There’s a very specific memory associated with this album. I put it on a cassette tape, opposite (I think) ‘Wish You Were Here.’ I bet I still have that tape somewhere, and could dig it up and know for sure. But this is me letting myself get off track. I had it on tape, and I would drive around. A lot. A whole lot. I’d drive to Galveston just to drive there. I’d drive to Austin (six hours round trip). Different tapes became associated with different drives, providing the soundtrack to my pseudo-independence.
‘Profiles’ was for driving up Eldridge to Clay, and then west across to Barker-Cypress and back to I-10 for the flip back home. Sometimes it was north on Gessner, and then across Clay to Eldridge. So one of two loops that involved Eldridge.
There’s a dam that runs across west Houston, and acts as flood prevention. Eldridge runs right through the middle of the no-man’s-land behind the dam that was flooded half the time. The road was in poor condition, and people went to dump their refrigerators and old sofas. It was like a video game driving there, which was no doubt one of the attractions.

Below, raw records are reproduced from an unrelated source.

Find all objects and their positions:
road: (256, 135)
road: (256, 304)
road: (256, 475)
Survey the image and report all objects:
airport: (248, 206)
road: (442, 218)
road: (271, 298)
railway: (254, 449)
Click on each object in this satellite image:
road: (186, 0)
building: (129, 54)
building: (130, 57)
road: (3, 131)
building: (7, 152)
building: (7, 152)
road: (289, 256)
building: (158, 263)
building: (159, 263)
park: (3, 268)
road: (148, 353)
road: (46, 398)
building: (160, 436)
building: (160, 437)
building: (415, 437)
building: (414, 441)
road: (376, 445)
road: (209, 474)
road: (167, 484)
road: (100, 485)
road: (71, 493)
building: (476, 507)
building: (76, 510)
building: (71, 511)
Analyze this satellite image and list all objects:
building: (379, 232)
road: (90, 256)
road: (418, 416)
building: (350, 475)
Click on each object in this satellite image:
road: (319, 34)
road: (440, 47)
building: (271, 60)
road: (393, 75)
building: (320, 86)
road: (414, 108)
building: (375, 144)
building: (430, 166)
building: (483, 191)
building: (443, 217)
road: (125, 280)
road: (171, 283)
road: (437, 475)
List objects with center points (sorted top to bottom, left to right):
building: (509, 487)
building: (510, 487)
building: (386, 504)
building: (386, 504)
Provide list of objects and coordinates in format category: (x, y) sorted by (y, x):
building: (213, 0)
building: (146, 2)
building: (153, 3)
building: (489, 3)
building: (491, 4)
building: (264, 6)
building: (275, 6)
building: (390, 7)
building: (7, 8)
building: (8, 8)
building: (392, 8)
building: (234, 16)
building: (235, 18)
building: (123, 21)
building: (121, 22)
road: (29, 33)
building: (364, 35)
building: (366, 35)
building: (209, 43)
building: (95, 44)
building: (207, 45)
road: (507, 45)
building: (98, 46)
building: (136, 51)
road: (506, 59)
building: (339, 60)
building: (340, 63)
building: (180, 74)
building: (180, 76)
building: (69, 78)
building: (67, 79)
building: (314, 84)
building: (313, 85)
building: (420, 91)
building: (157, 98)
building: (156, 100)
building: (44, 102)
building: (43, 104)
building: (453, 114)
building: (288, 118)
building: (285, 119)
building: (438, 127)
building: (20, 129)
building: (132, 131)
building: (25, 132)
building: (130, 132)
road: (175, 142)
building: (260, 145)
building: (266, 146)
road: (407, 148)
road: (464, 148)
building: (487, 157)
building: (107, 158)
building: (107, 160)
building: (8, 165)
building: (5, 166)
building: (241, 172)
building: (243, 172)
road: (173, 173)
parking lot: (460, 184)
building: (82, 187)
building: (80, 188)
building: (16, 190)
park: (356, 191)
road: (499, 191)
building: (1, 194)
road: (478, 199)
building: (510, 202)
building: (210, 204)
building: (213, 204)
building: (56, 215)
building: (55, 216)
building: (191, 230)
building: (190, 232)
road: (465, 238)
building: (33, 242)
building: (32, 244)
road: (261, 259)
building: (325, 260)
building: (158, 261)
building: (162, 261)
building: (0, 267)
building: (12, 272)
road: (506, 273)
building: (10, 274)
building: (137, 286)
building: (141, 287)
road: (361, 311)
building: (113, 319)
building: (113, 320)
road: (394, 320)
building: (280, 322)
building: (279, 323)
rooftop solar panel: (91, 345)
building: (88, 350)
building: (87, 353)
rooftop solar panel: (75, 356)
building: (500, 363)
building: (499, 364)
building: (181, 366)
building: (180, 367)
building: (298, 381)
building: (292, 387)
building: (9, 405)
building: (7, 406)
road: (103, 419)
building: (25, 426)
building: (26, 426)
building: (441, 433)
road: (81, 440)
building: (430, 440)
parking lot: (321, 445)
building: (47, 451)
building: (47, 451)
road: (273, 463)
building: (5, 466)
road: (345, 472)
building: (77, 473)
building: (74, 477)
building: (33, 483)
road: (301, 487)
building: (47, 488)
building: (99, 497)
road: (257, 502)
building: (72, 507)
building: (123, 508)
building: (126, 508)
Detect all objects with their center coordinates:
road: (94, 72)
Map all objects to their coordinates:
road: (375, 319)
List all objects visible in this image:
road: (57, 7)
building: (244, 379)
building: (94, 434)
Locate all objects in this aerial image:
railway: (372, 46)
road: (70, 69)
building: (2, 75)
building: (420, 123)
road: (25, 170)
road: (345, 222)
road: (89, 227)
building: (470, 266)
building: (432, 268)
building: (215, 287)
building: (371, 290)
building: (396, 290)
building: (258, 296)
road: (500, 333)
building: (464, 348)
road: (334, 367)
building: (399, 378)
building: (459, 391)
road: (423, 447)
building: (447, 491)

And one night, it was raining, and I was in my little Japanese econobox with sports-car pretensions, and I was listening to Mason+Fenn, and I ran off the road into the ditch. Only I didn’t run off the road, I pulled the handbrake and skidded into the ditch. And I’ll never really know why, but I did. Completely unconscious. I found I had driven into the ditch, and noticed the handbrake, and then remembered that I had pulled it.
And this is the mystery that comes to mind while listening to Mason+Fenn’s ‘Profiles.’
I was fine, the car was fine, some guy stopped and had one of the earliest portable phones known to man, and my dad and brother came and pulled the car out of the muck. I told them I swerved to miss a… well, I guess a squirrel or a rabbit or something.
So how can I possibly let go of this LP?
The other tape associated with Eldridge was a mix tape that contained Rush’s ‘Red Barchetta.’